Innerparteilich hat sich durchaus einiges positiv entwickelt, was die interne Streitkultur betrifft. Richtungskonflikte und insbesondere die beliebten „Flügelkämpfe“ wurden in den zurückliegenden Jahren bei weitem nicht mehr so selbst zerstörerisch ausgetragen, wie man es oft von der SPD gewohnt war. Begriffe wie Geschlossenheit und Zusammenhalt haben wieder mehr glaubwürdiges Gewicht gewonnen – von der unsäglichen TTIP-Debatte mal abgesehen.

Sigmar Gabriel ist es bemerkenswert gut gelungen, den „Laden“ über rund sieben Jahre als Parteivorsitzender so gut zusammenzuhalten, dass man in der Öffentlichkeit mittlerweile wieder eine – und nicht ein halbes Dutzend gefühlter – Parteien namens SPD wahrnimmt. Im Inneren stimmt’s strategisch im Großen und Ganzen, aber nach außen hin will’ bis heute nicht’s so richtig klappen. Ständig dieses Klagen und Heulen darüber, dass man ja eigentlich gut mitregiert, ja fast die prägendere Partei in der Großen Koalition sei, aber niemand erkennt es, belohnt es und sagt danke.

Ein wesentlicher Grund für die mangelnde Anerkennung der SPD-Leistungserfolge scheint zu sein, dass sich ein Großteil der SPD-Basis nach der Ära Schröder seit 2005, allzu tunnelblickartig auf ein kaum nachlassendes Agenda 2010 Bashing eingeschossen und eingeschworen hat und dies Genörgel auch dem Wahlvolk immer wieder unter die Nase reibt. Es macht einen großen Unterschied, ob man konstruktiv systemische Fehler kritisiert, auch selbstkritisch reflektiert oder ob man aus eigenem Wohlgefallen heraus nörgelt, nur um des Nörgelns willen und dabei zugleich das ganze System zum Teufel wünscht. Reiner Frust, verletzter Stolz und eitle Affekthascherei sind keine guten Antriebskräfte im politischen Geschäft.

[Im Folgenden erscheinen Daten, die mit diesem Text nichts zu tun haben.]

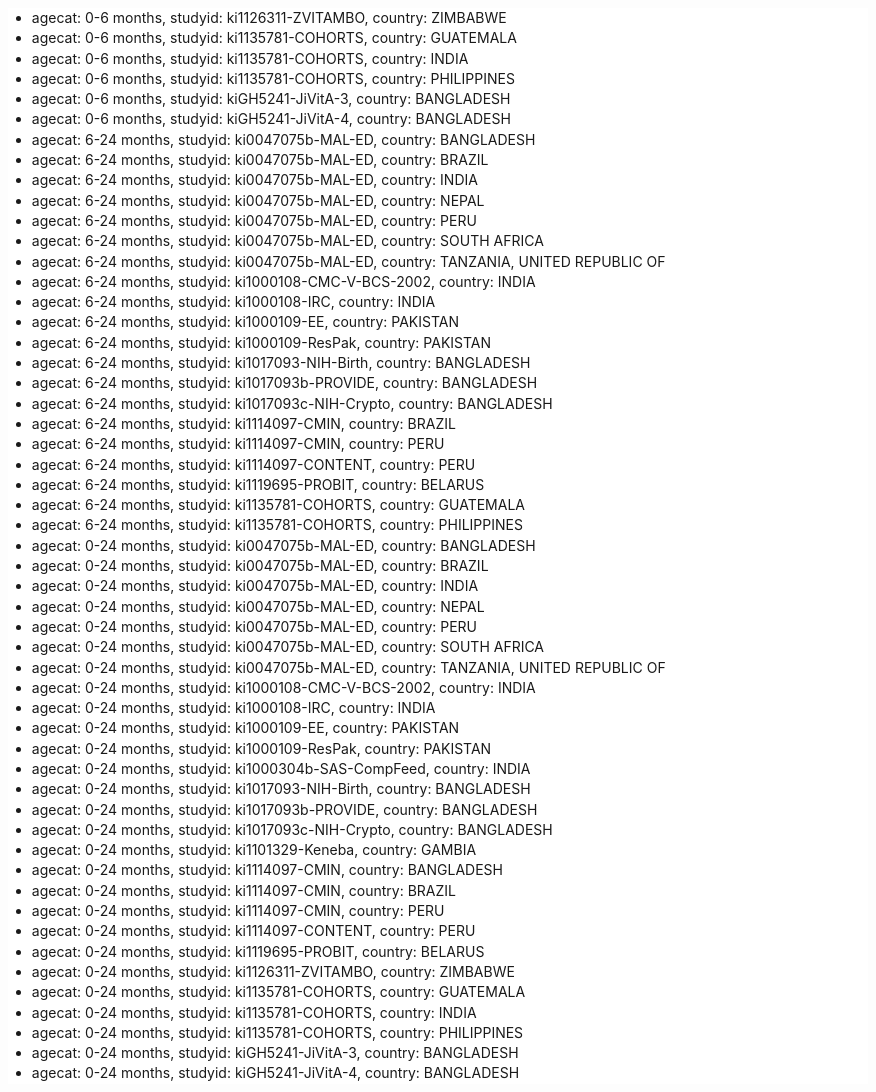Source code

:* agecat: 0-6 months, studyid: ki1126311-ZVITAMBO, country: ZIMBABWE
* agecat: 0-6 months, studyid: ki1135781-COHORTS, country: GUATEMALA
* agecat: 0-6 months, studyid: ki1135781-COHORTS, country: INDIA
* agecat: 0-6 months, studyid: ki1135781-COHORTS, country: PHILIPPINES
* agecat: 0-6 months, studyid: kiGH5241-JiVitA-3, country: BANGLADESH
* agecat: 0-6 months, studyid: kiGH5241-JiVitA-4, country: BANGLADESH
* agecat: 6-24 months, studyid: ki0047075b-MAL-ED, country: BANGLADESH
* agecat: 6-24 months, studyid: ki0047075b-MAL-ED, country: BRAZIL
* agecat: 6-24 months, studyid: ki0047075b-MAL-ED, country: INDIA
* agecat: 6-24 months, studyid: ki0047075b-MAL-ED, country: NEPAL
* agecat: 6-24 months, studyid: ki0047075b-MAL-ED, country: PERU
* agecat: 6-24 months, studyid: ki0047075b-MAL-ED, country: SOUTH AFRICA
* agecat: 6-24 months, studyid: ki0047075b-MAL-ED, country: TANZANIA, UNITED REPUBLIC OF
* agecat: 6-24 months, studyid: ki1000108-CMC-V-BCS-2002, country: INDIA
* agecat: 6-24 months, studyid: ki1000108-IRC, country: INDIA
* agecat: 6-24 months, studyid: ki1000109-EE, country: PAKISTAN
* agecat: 6-24 months, studyid: ki1000109-ResPak, country: PAKISTAN
* agecat: 6-24 months, studyid: ki1017093-NIH-Birth, country: BANGLADESH
* agecat: 6-24 months, studyid: ki1017093b-PROVIDE, country: BANGLADESH
* agecat: 6-24 months, studyid: ki1017093c-NIH-Crypto, country: BANGLADESH
* agecat: 6-24 months, studyid: ki1114097-CMIN, country: BRAZIL
* agecat: 6-24 months, studyid: ki1114097-CMIN, country: PERU
* agecat: 6-24 months, studyid: ki1114097-CONTENT, country: PERU
* agecat: 6-24 months, studyid: ki1119695-PROBIT, country: BELARUS
* agecat: 6-24 months, studyid: ki1135781-COHORTS, country: GUATEMALA
* agecat: 6-24 months, studyid: ki1135781-COHORTS, country: PHILIPPINES
* agecat: 0-24 months, studyid: ki0047075b-MAL-ED, country: BANGLADESH
* agecat: 0-24 months, studyid: ki0047075b-MAL-ED, country: BRAZIL
* agecat: 0-24 months, studyid: ki0047075b-MAL-ED, country: INDIA
* agecat: 0-24 months, studyid: ki0047075b-MAL-ED, country: NEPAL
* agecat: 0-24 months, studyid: ki0047075b-MAL-ED, country: PERU
* agecat: 0-24 months, studyid: ki0047075b-MAL-ED, country: SOUTH AFRICA
* agecat: 0-24 months, studyid: ki0047075b-MAL-ED, country: TANZANIA, UNITED REPUBLIC OF
* agecat: 0-24 months, studyid: ki1000108-CMC-V-BCS-2002, country: INDIA
* agecat: 0-24 months, studyid: ki1000108-IRC, country: INDIA
* agecat: 0-24 months, studyid: ki1000109-EE, country: PAKISTAN
* agecat: 0-24 months, studyid: ki1000109-ResPak, country: PAKISTAN
* agecat: 0-24 months, studyid: ki1000304b-SAS-CompFeed, country: INDIA
* agecat: 0-24 months, studyid: ki1017093-NIH-Birth, country: BANGLADESH
* agecat: 0-24 months, studyid: ki1017093b-PROVIDE, country: BANGLADESH
* agecat: 0-24 months, studyid: ki1017093c-NIH-Crypto, country: BANGLADESH
* agecat: 0-24 months, studyid: ki1101329-Keneba, country: GAMBIA
* agecat: 0-24 months, studyid: ki1114097-CMIN, country: BANGLADESH
* agecat: 0-24 months, studyid: ki1114097-CMIN, country: BRAZIL
* agecat: 0-24 months, studyid: ki1114097-CMIN, country: PERU
* agecat: 0-24 months, studyid: ki1114097-CONTENT, country: PERU
* agecat: 0-24 months, studyid: ki1119695-PROBIT, country: BELARUS
* agecat: 0-24 months, studyid: ki1126311-ZVITAMBO, country: ZIMBABWE
* agecat: 0-24 months, studyid: ki1135781-COHORTS, country: GUATEMALA
* agecat: 0-24 months, studyid: ki1135781-COHORTS, country: INDIA
* agecat: 0-24 months, studyid: ki1135781-COHORTS, country: PHILIPPINES
* agecat: 0-24 months, studyid: kiGH5241-JiVitA-3, country: BANGLADESH
* agecat: 0-24 months, studyid: kiGH5241-JiVitA-4, country: BANGLADESH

Oft drängte sich der Eindruck auf, dass zu viel Geschlossenheit und Einigkeit in den eigenen Reihen, an der Basis fast als verpönt gilt, weil man sich in teilweise allzu romantisierender Weise nach den guten alten Zeiten zurücksehnt, als man sich tatsächlich noch durch innerparteilichen Streit Mehrheiten erobern konnte.

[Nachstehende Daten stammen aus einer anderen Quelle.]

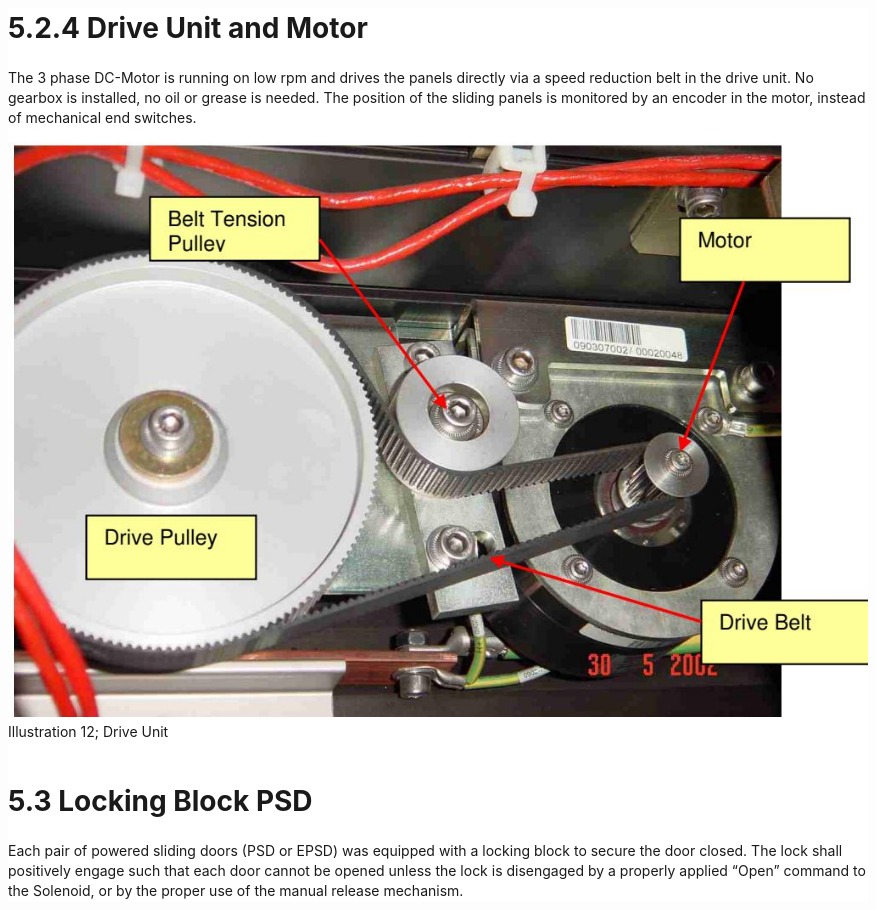 # 5.2.4 Drive Unit and Motor

The 3 phase DC-Motor is running on low rpm and drives the panels directly via a speed reduction belt in the drive unit. No gearbox is installed, no oil or grease is needed. The position of the sliding panels is monitored by an encoder in the motor, instead of mechanical end switches.

![](images/c72950d4f461a72ac9251aecd42a0d3b6a772d4459601b0201d77ed81953ad65.jpg)  
Illustration 12; Drive Unit

# 5.3 Locking Block PSD

Each pair of powered sliding doors (PSD or EPSD) was equipped with a locking block to secure the door closed. The lock shall positively engage such that each door cannot be opened unless the lock is disengaged by a properly applied “Open” command to the Solenoid, or by the proper use of the manual release mechanism.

Diese guten alten Zeiten enden bei zahlreichen Sozis mit Willy Brandt, spätestens mit Helmut Schmidt. Gerhard Schröder will da in der Rückschau schon nicht mehr ins Bild passen und ein Großteil jener bis heute führender Sozialdemokraten auch nicht, weil sie als ‚Schröders Agenda Helfer’ mit ihm in einen Topf geworfen werden. Doch die vermeintlich guten alten Zeiten für die gute alte Tante SPD sind rum. Es herrschen andere Zeiten und so manches Mitglied mit der silbernen Ehrenadel für 40 Jahre Parteizugehörigkeit am Revers, aber auch manche Jusos mit Schnellschuss-Ambitionen mögen mal über diese altbekannten und weiterhin gut gültigen Sätze von Willy Brandt wieder genauer nachdenken: „Nichts kommt von selbst. Und nur wenig ist von Dauer. Darum - besinnt Euch auf Eure Kraft und darauf, dass jede Zeit eigene Antworten will und man auf ihrer Höhe zu sein hat, wenn Gutes bewirkt werden soll.“. Die Betonung liegt hier auf „jede Zeit eigene Antworten will“.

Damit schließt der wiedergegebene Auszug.